Member of European Parliament (MEP) Malcolm Harbour delivered his speech at the conference after dinner, addressing the role of politics in developing science. He discussed the projects which have fascinated him and how his position in Europe allows him more freedom to focus on looking at the work he’s interested in.
He began by saying that he trained as an engineer so thinks of himself as an applied scientist but stressed that in politics there are very few people with a scientific background.
- One of the difficulties is in engaging the public with scientific developments
- Science and Technology Options Assessment – science arm of the European Parliament – Malcolm was Deputy President of this for a period. Work in STOA was focused on informing colleagues in the European Parliament of the issues which are going to affect us all in the future
- Working in a multilingual parliament means unparalleled facilities for international meetings, bringing together organisations and industries around subjects of interest
- The work of engaging citizens with science is something we’ll continue to do
- Science Parliament – this year we looked at sustainable transport and fuel, next year will concentrate on the theme of agrilculture, agricultural resources and water
- The development of the European Research Council was hugely influential – the role of this is providing funding for the best research projects, and attracting the brightest brains in (or to) Europe
- We need to be more creative and driven by the ideas; it’s about exciting getting young people to build exciting careers in science – if we look at China and India compared with Europe there is a huge discrepancy
- The approach for the future needs to be talking about education, talking about understanding and excitement in science for young people
- How much of money from public authorities is being invested in innovation and technological developments?

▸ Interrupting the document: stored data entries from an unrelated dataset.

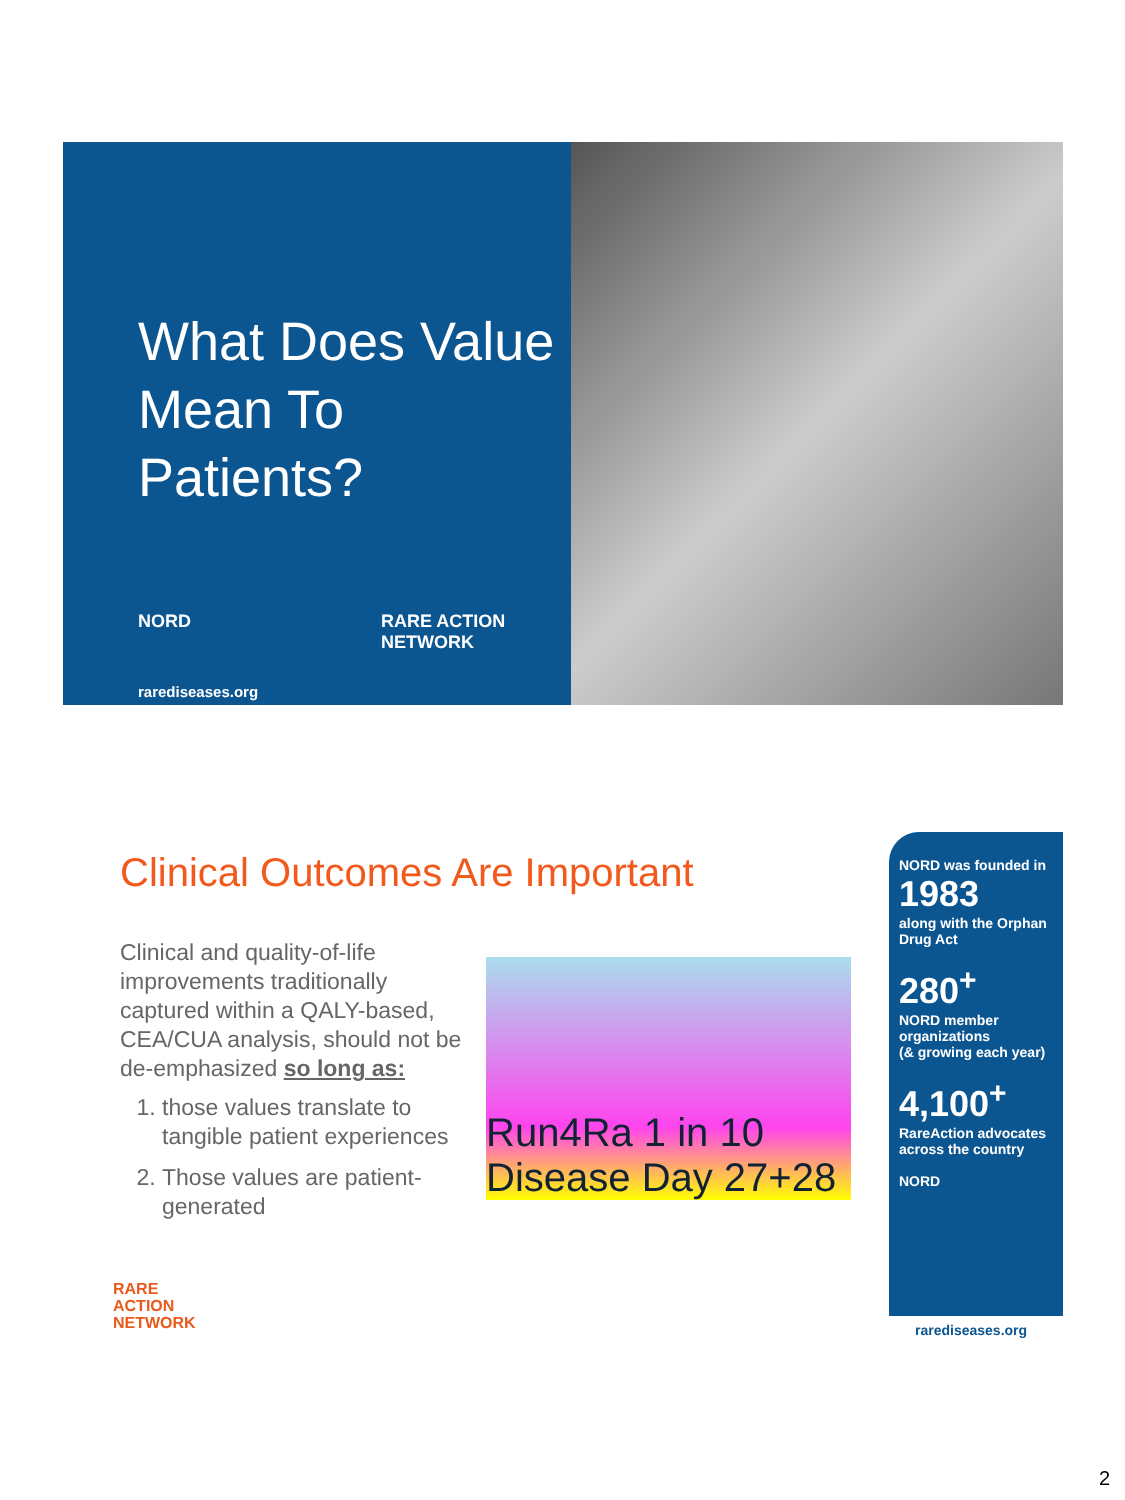What Does Value Mean To Patients?
NORD RARE ACTION NETWORK
rarediseases.org
Clinical Outcomes Are Important
Clinical and quality-of-life improvements traditionally captured within a QALY-based, CEA/CUA analysis, should not be de-emphasized so long as:
1. those values translate to tangible patient experiences
2. Those values are patient-generated
Run4Ra 1 in 10 Disease Day 27+28
NORD was founded in
1983
along with the Orphan Drug Act
280<sup>+</sup>
NORD member organizations
(& growing each year)
4,100<sup>+</sup>
RareAction advocates across the country
NORD
rarediseases.org
RARE
ACTION
NETWORK
2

- Interaction between politics and science – we’re becoming much more risk-averse. If every single one of the ERC projects is listed as a complete success, then I think it will have failed. You as scientists learn a lot from your failures as well as successes. We need to educate society that we won’t make advances in society unless we take risks.
- Politicians and people who elect us know that we need to find innovative solutions to climate change – the public are demanding better solutions to waste management etc. We’re looking at the building blocks of developing great work across the continent – I hope you will take those ideas forward.
One of the questions from the floor acknowledged Malcolm’s comment about the importance attached to the mobility of research projects and added that we also need to enhance the mobility of science communicators in conveying the work of those researchers, before asking how we go about doing this. Malcolm’s response was that the European Parliament needs scientists and science communicators to put their ideas forward for the next steps to be taken, so that politicians can listen and make a difference.